Asheville, NC: The number of cases in a Buncombe County salmonella outbreak surged 30 percent over the weekend, county health officials said Monday.
Government food and health regulators are zeroing in on a tempeh ingredient sold by a Maryland company as the possible source of the local bacterial infection.
The FDA is now among the agencies involved in the investigation of ingredients in the cultured bean product. Meanwhile, officials with Smiling Hara Tempeh said the small Candler company is looking at restarting production after first doing a thorough review of its system.
The disease causes:
- Diarrhea (that may be bloody)
- High fever
- Abdominal pain
The salmonella behind the outbreak is the rare paratyphi B type that causes paratyphoid fever, not to be confused with typhoid fever, said county Health Director Gibbie Harris. It is rarely fatal but can require hospitalization and is dangerous to the young, elderly and those with weak immune systems. It appears that some of the people newly sickened were exposed to the bacteria together, possibly at parties, Harris said.
"We don't know at this point because we are starting to do the interviews, but it is a possibility that it is a combination of food and person-to-person exposure," she said.
Harris said people should not be alarmed at the spike in cases, since small surges are typical in outbreaks.
"It is going to take a bit of time before this tapers off," she said.
Public education is important to stopping the outbreak, including an emphasis on good sanitation such as hand washing and appropriate food-handling techniques. The bacteria are spread from fecal matter and can be transferred by such things as unwashed or undercooked food, diapers or even light switches.
County communicable disease nurses and state agriculture workers traced the outbreak, which started in March, to the cultured bean product made locally. Agriculture officials said they found salmonella in a starter culture that Smiling Hara buys from a Rockville, MD distributor. The state's Health and Human Services Department is now testing to see whether it is the same type of salmonella found in the outbreak.
None of Smiling Hara's six employees had been sick, leading officials to believe the bacteria came from an ingredient. Along with the culture, there are two other ingredients: vinegar and beans — either soy, black or black-eyed peas.

RECORDS:
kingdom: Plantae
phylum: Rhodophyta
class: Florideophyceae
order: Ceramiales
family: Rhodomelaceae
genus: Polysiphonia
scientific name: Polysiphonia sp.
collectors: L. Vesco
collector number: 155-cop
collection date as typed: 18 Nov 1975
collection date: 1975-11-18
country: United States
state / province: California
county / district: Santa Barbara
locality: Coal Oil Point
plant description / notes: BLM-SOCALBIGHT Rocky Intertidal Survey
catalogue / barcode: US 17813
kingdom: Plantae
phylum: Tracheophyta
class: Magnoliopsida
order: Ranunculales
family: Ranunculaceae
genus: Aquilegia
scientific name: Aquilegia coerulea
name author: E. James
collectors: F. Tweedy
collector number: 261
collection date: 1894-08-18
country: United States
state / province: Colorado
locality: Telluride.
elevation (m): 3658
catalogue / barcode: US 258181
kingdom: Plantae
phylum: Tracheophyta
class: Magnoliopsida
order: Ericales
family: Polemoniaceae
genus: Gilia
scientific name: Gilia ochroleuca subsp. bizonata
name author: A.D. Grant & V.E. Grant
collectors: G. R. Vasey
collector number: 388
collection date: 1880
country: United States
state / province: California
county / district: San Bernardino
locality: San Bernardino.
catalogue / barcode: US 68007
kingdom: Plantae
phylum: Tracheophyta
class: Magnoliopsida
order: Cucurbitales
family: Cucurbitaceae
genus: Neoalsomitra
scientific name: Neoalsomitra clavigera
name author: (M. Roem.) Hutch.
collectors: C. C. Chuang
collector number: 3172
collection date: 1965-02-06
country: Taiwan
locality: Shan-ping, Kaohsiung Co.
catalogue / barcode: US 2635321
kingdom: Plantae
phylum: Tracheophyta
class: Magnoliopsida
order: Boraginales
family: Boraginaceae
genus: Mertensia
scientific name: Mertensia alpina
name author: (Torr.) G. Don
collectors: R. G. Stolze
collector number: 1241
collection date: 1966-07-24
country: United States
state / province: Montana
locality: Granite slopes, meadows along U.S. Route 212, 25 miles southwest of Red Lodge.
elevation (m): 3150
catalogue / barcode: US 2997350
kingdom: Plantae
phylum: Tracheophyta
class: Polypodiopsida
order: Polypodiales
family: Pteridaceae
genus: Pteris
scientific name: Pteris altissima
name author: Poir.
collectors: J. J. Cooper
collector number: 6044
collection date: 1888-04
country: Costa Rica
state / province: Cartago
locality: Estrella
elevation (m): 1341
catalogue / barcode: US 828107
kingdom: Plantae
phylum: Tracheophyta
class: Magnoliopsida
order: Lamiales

PROBLEM:
Copy out the entire article on the salmonella outbreak, word for word.

THE COMPLETED TASK:
Asheville, NC: The number of cases in a Buncombe County salmonella outbreak surged 30 percent over the weekend, county health officials said Monday.
Government food and health regulators are zeroing in on a tempeh ingredient sold by a Maryland company as the possible source of the local bacterial infection.
The FDA is now among the agencies involved in the investigation of ingredients in the cultured bean product. Meanwhile, officials with Smiling Hara Tempeh said the small Candler company is looking at restarting production after first doing a thorough review of its system.
The disease causes:
- Diarrhea (that may be bloody)
- High fever
- Abdominal pain
The salmonella behind the outbreak is the rare paratyphi B type that causes paratyphoid fever, not to be confused with typhoid fever, said county Health Director Gibbie Harris. It is rarely fatal but can require hospitalization and is dangerous to the young, elderly and those with weak immune systems. It appears that some of the people newly sickened were exposed to the bacteria together, possibly at parties, Harris said.
"We don't know at this point because we are starting to do the interviews, but it is a possibility that it is a combination of food and person-to-person exposure," she said.
Harris said people should not be alarmed at the spike in cases, since small surges are typical in outbreaks.
"It is going to take a bit of time before this tapers off," she said.
Public education is important to stopping the outbreak, including an emphasis on good sanitation such as hand washing and appropriate food-handling techniques. The bacteria are spread from fecal matter and can be transferred by such things as unwashed or undercooked food, diapers or even light switches.
County communicable disease nurses and state agriculture workers traced the outbreak, which started in March, to the cultured bean product made locally. Agriculture officials said they found salmonella in a starter culture that Smiling Hara buys from a Rockville, MD distributor. The state's Health and Human Services Department is now testing to see whether it is the same type of salmonella found in the outbreak.
None of Smiling Hara's six employees had been sick, leading officials to believe the bacteria came from an ingredient. Along with the culture, there are two other ingredients: vinegar and beans — either soy, black or black-eyed peas.